Dying to see just the kind of movie that makes people hate foreign film? Then The White Ribbon is the flick you’ve been hoping for. It’s long (more than 2 and a half hours), it’s filmed in black-and-white, it’s about nothing and, if that’s not enough, it’s in German.
Supposedly this lengthy story will explain why World War I happened. But, like it’s old man narrator, it comes off like a crazy old man telling a pointless story.
Not to say that story isn’t thorough. We get to know the dysfunction what seems like every single resident of a small German town. From the pastor who ties his son’s hands to the bed at night to keep him from masturbating (and dying!) to the angry son of a woman killed in an accident, to an abusive doctor — who not only verbally assaults his lover but sexually assaults his daughter — to, well, you get the point. That is, if the point of this movie is that World War I happened because Germans are awful people.
You’re probably asking yourself, is everyone in the movie terrible. No. The school teacher is a bumbling idiot, his fiance has no personality and is simply kinda weepy. Only the doctor’s son, Rudi (the adorable little boy with the bird pictured), seems to have an sense of decency or sweetness. Clearly that will be destroyed when he is old enough to see what miserable assholes surround him.
What plot there is become so muddled in the details of individual lives that it ceases to matter.

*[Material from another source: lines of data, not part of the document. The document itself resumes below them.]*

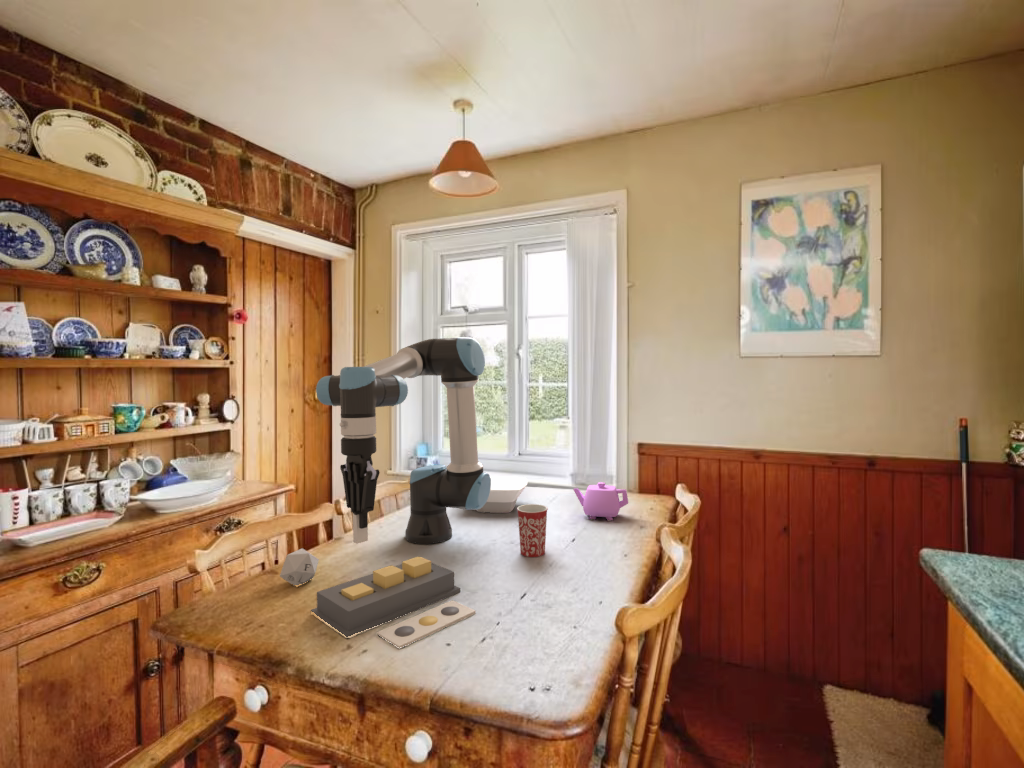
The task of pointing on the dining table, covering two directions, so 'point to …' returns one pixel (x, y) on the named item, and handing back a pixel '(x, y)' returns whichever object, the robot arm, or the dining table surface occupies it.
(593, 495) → the teapot
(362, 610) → the board
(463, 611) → the card
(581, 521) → the dining table surface
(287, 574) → the die
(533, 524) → the mug
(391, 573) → the button
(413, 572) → the button
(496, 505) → the bowl
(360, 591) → the button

That the film is slow is certainly characteristic of Haneke’s work, but his other films, Benny’s Video, Caché and Funny Games, have one important thing The White Ribbon does not: those films create a paranoia in the audience members though their shocking and out of the blue acts of violence. Knocking a guy off a horse or describing the torture of a child without showing it doesn’t hold the same impact as the filming of a murder or the smiling tormenting of two psychotic preppies (by the way, Haneke’s own remake of Funny Games should be ignored when thinking of his great work. That film is so bad it could use several hundred words of criticism of its own).
Benny’s Video found a murderous teenager’s crime covered up by his parents. The White Ribbon has bad children beaten for what seems like a minor indiscretion and forced to wear ribbons to remind them of purity until their father trusts them again. When it comes to light that they may have committed a serious set of crimes the parent simply throws the blame back at the accuser and ignores the situation.
What should be ignored is Haneke’s downward decline. His earlier work is frightening and sticks with a viewer. His recent has no impact at all.